Sono sempre stato contrario alle ‘ultra-mitizzazioni’ tradotte in forma cinematografica, ovvero quelle pellicole il cui scopo principale sembra vertere sullo ‘stordimento cerebrale’ dello spettatore, sorta di ‘distorsione della mente’ sotto forma di immagini.

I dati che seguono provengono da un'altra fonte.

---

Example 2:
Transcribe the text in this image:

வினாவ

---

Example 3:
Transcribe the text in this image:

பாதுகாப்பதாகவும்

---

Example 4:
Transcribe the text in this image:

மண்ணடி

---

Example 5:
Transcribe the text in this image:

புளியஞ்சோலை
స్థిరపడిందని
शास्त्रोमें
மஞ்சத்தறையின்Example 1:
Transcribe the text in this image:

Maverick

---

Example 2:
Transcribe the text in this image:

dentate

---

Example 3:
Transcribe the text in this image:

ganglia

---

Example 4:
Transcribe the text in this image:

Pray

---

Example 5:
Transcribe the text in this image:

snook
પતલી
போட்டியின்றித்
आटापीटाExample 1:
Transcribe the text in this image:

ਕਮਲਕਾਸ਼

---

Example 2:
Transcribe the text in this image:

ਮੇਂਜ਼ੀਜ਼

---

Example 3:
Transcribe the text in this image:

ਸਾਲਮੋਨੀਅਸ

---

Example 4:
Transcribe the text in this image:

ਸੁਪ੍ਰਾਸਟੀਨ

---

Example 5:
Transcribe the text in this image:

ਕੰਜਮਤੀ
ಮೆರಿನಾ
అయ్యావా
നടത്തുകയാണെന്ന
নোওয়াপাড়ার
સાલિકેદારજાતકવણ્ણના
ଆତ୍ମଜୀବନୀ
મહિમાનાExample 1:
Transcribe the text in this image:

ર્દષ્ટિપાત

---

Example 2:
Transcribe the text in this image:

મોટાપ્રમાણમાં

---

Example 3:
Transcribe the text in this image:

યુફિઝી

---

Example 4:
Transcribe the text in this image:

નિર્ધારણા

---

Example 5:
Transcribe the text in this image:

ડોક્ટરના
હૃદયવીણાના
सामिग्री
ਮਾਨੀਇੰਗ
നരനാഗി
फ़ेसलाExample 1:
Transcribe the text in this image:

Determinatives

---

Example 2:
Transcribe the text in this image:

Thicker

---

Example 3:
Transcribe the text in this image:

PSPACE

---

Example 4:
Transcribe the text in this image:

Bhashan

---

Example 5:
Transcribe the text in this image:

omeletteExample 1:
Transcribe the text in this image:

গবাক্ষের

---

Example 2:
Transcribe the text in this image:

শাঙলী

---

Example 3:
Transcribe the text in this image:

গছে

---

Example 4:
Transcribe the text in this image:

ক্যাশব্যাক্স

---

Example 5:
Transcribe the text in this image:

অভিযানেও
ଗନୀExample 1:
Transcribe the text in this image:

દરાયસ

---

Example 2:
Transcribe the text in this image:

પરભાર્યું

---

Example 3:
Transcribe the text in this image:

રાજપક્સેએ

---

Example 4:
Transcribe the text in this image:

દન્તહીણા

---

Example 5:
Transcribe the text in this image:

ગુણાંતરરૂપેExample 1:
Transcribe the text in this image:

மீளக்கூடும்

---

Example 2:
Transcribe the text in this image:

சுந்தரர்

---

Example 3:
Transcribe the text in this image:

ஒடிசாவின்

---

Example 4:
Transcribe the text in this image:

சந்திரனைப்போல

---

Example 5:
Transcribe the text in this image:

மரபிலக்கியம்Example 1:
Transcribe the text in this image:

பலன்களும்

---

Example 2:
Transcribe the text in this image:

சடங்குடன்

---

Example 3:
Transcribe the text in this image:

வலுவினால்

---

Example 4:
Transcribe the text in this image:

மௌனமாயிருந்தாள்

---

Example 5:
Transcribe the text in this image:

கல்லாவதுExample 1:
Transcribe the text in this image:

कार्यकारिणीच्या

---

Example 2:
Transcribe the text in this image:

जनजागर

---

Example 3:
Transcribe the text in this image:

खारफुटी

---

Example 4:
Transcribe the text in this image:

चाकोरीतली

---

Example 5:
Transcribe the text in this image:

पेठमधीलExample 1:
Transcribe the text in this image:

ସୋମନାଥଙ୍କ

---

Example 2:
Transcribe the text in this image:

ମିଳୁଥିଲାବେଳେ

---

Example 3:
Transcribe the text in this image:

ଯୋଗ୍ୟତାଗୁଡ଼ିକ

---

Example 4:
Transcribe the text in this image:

‘THE DOORS’ di Oliver Stone e’ emblematico, in questo senso: esso risulta essere piu’ un ‘viaggio’ che una compatta, fedele biografia su di una indissolubile icona musicale del Ventesimo Secolo: il film e’ uno ‘sballo’ continuo, le ‘pazzie’ ed ossessioni di Jim Morrison vengono ‘vomitate’ dal grande schermo sulla platea di adoranti fans: e’ praticamente impossibile scindere lo stato di febbricitante, ‘malata’ eccitazione della folla ai concerti dei Doors dal sentimento di morbosa, insaziabile  curiosita’ espressa dall’’altra folla’, ovvero i ‘cinema-goers’ piombati nelle sale cinematografiche, spinti dal feroce desiderio di assistere finalmente alla tanto agognata versione cine-biografica dedicata al loro immortale eroe, la cui figura non e’ mai stata abbandonata, ad oltre 30 anni dalla sua misteriosa morte, da quell’alone di leggenda ed enigma che da sempre avvolge il personaggio-Morrison.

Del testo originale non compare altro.